## WHAT IS REQUIRED
Give every line of text in the records below as a Markdown table with the columns "Row" and "Text", numbering the rows and leaving out blank lines and the pictures.

Start of Block

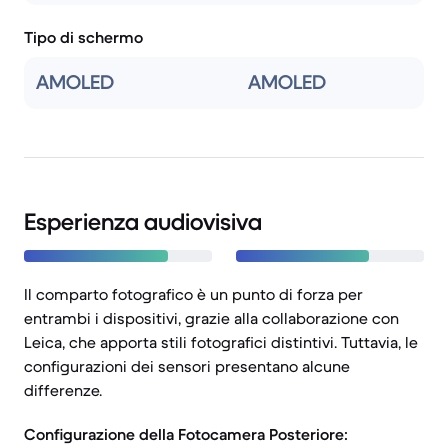
Tipo di schermo
AMOLED
AMOLED
Esperienza audiovisiva
Il comparto fotografico è un punto di forza per
entrambi i dispositivi, grazie alla collaborazione con
Leica, che apporta stili fotografici distintivi. Tuttavia, le
configurazioni dei sensori presentano alcune
differenze.
Configurazione della Fotocamera Posteriore:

End of Block

## RESPONSE AREA
| Row | Text |
|---|---|
| 1 | Tipo di schermo |
| 2 | AMOLED |
| 3 | AMOLED |
| 4 | Esperienza audiovisiva |
| 5 | Il comparto fotografico è un punto di forza per |
| 6 | entrambi i dispositivi, grazie alla collaborazione con |
| 7 | Leica, che apporta stili fotografici distintivi. Tuttavia, le |
| 8 | configurazioni dei sensori presentano alcune |
| 9 | differenze. |
| 10 | Configurazione della Fotocamera Posteriore: |